According to the World Health Organization (WHO), as of October 19, 2021, there have been more than 240 million confirmed cases of COVID-19 globally, causing the loss of more than 4.9 million lives [1]. The wide and rapid spread of the SARS-CoV-2 virus precipitated a global health and economic crisis: the WHO reported a disruption to essential health services that affected 90% of countries between March and June 2020 [2], and the World Bank estimates that the global economy has experienced the deepest recession since the Second World War and that an upsurge in extreme poverty is to be expected [3, 4].
Governments have introduced physical distancing policies, hygiene protocols, and total or partial lockdowns to control virus transmission, but many countries who eased lockdown restrictions saw a resurgence of COVID-19 cases, making the development of a vaccine to combat COVID-19 one of the most urgent public health endeavors in modern history.

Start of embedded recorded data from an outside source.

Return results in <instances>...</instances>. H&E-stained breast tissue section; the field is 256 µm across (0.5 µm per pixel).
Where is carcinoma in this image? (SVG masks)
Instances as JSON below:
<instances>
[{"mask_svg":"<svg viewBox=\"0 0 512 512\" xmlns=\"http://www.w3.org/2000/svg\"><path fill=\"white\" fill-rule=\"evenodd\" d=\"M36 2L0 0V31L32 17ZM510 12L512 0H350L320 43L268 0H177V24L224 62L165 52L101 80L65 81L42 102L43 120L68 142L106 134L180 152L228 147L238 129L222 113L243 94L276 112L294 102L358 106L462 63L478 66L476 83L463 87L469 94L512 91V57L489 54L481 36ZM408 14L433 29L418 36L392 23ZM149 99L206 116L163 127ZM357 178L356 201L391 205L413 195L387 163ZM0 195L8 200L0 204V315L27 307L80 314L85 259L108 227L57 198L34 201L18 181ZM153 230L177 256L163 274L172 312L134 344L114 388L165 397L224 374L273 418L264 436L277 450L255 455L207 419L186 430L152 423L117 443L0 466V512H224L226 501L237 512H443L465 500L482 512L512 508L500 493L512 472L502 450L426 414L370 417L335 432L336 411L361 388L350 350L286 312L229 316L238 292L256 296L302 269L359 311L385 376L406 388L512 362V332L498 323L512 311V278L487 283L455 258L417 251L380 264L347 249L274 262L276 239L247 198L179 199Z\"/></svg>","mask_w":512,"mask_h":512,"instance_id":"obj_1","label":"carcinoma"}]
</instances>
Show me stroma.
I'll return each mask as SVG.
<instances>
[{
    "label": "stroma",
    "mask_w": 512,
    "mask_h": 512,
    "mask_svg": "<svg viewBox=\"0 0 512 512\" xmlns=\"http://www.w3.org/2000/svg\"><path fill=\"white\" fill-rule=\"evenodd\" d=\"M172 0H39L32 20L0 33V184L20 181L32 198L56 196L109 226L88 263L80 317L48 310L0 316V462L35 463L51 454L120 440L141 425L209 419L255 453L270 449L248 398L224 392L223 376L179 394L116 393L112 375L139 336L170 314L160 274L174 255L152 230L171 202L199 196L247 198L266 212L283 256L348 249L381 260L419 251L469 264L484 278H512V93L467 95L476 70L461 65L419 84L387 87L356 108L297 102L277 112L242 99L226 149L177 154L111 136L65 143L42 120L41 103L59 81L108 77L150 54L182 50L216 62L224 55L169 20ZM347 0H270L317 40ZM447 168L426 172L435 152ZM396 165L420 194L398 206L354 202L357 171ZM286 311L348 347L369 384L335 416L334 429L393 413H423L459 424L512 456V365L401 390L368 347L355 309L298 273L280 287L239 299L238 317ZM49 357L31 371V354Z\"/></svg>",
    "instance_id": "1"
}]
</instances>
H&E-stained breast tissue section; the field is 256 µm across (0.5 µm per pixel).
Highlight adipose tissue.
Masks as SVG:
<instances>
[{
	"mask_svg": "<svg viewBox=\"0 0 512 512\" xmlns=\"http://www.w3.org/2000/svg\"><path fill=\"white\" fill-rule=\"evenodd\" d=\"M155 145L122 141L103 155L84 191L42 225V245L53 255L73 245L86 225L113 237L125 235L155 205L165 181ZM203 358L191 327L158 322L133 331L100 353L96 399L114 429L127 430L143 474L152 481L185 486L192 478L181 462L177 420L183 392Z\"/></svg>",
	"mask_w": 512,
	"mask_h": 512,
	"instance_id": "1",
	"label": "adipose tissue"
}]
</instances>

As of October 19, 2021, there were one vaccine approved and three approved for emergency use in the United States, four approved for emergency use in the European Union [5], 127 candidate vaccines in clinical evaluation and 194 in preclinical studies [6], with more vaccines on track to complete clinical trials and possibly receive regulatory authorization for use.
To evaluate a vaccine candidate’s efficacy and safety, it is critical that vaccine trials are conducted in the right populations at the right time to improve the power of an accurate result for the product’s true efficacy, and to reduce the required sample size. Ideally, randomized controlled trials for vaccines are conducted in sites and population groups where there is a high incidence rate and where a significant proportion of the population remains susceptible to infection. Infectious disease models can help support the decision-making process in vaccine trial site selection by predicting which settings and populations are most likely to have high incidence rates during periods when trials are scheduled to occur. In addition, models can assist in predicting the expected rate of infection endpoints that is needed to calculate the required study sample size. Between June and August 2020, we used an agent-based model, Covasim [7], to project COVID-19 incidence and diagnosis rates for 72 locations across Australia (AU), Belgium (BE), Brazil (BR), France (FR), Italy (IT), Mexico (MX), the Netherlands (NL), South Africa (ZA), Spain (ES), and the United States (US). The Covasim model was used as one of multiple models to project the incidence rate of infections and diagnosed (i.e., tested positive) cases for the 6-week window of 15 September to 31 October 2020, which was 2–3 months in the future from the time that the model projections were created. The 6-week window was the time during which the Janssen COVID-19 vaccine was scheduled to start enrolment in efficacy clinical trials. Model projections from multiple models (e.g., the MIT model), including the Covasim model, were considered in the selection of clinical trial sites alongside logistic, feasibility, time to enrolment, and other factors in vaccine trial site selection.
Infectious disease models, no matter how sophisticated, are inherently limited by the data used to calibrate them and the assumptions they make about the future conditions. Model validation is an important mechanism to understand which inputs and assumptions play the greatest role in determining model accuracy. For the 72 settings modelled, the projection period has now passed, meaning that it is possible to compare model outcomes with actual outcomes in each setting and to determine any correlates of accuracy. This information is valuable for improving future reliability of infectious disease models, as well as for improving our fundamental understanding of the COVID-19 pandemic.
In this study, we assess whether the actual data for each of the 72 settings fell within projected confidence limits of 5 different scenario analyses, the a priori accuracy of the ranking of COVID-19 projected incidence for potential trial sites, and usefulness of a statistical regression model to identify policy, socioeconomic, and other factors as predictors of model accuracy.